Edwin Kapauni schrieb:
The first one goes into HTTP response header and is needed by any
browser to recognize the character encoding of the following content.
You may run your own test by just omitting it and checking HTTP response
header of your output.
The second one is telling the serializer which character encoding to use
for the output.
Hello again!
As I run cocoon inside a Tomcat 5.0.28 installed locally on my machine,
I am afraid, I feel I am missing something here. Obviously the container
encoding of my tomcat needs to be ISO-8859-1 and that cannot be changed.
[quote] Since the servlet specification requires that the ISO-8859-1
encoding is used (by default), you should never change this value unless
you have a buggy servlet container.[/quote]

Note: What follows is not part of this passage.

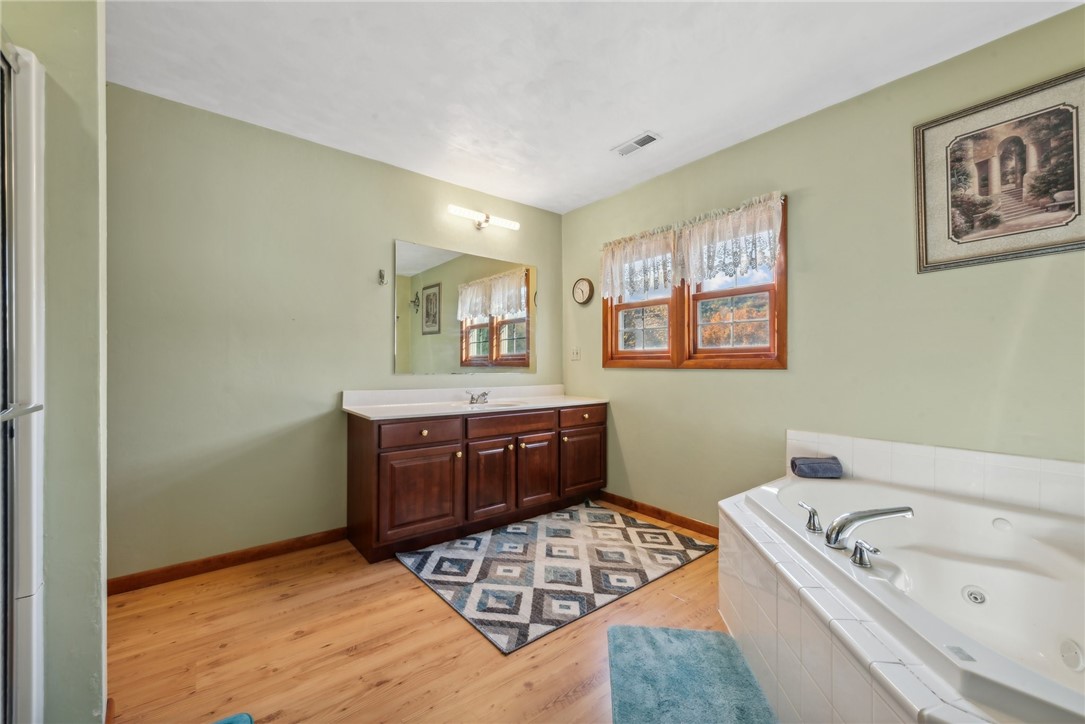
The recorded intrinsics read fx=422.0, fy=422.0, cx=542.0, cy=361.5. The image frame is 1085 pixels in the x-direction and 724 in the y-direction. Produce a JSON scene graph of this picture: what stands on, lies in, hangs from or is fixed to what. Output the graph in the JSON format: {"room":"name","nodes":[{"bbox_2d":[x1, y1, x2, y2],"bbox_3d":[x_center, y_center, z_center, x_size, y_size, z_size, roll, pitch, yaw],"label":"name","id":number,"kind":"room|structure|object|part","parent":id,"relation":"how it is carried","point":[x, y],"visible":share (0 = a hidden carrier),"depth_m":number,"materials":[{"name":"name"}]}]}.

So I cannot change the way Tomcat encodes characters, do I get this
right? Also, but this may be caused by a local installation, the
response headers don't list any encoding :( nor any charset. This is
what I get:
Response Headers - http://localhost:8080/copo/portal/portal
X-Cocoon-Version: 2.1.8
Set-Cookie: JSESSIONID=723AA70AA8294D5DC83E78C1BD490B3C; Path=/copo
Cache-Control: no-cache, no-store
Pragma: no-cache
Expires: Thu, 01 Jan 2000 00:00:00 GMT
Content-Type: text/html
Content-Length: 6238
Date: Tue, 17 Jan 2006 14:21:44 GMT
Server: Apache-Coyote/1.1
200 OK
I tried all available sitemaps along the line and entered the parameter
charset="UTF-8" to the HTML-Serializer of the Base-Sitemap, also to the
HTML-Include-Serializer, to no avail. I don't suppose this part of the
response header is not sent, I believe it isn't set. I searched for any
hints as where I could change that but apart from some API-Docs didn't
find anything (useful at all). So, if anybody has an idea how I could
make this happen, I'd be more than grateful for a hint or a solution.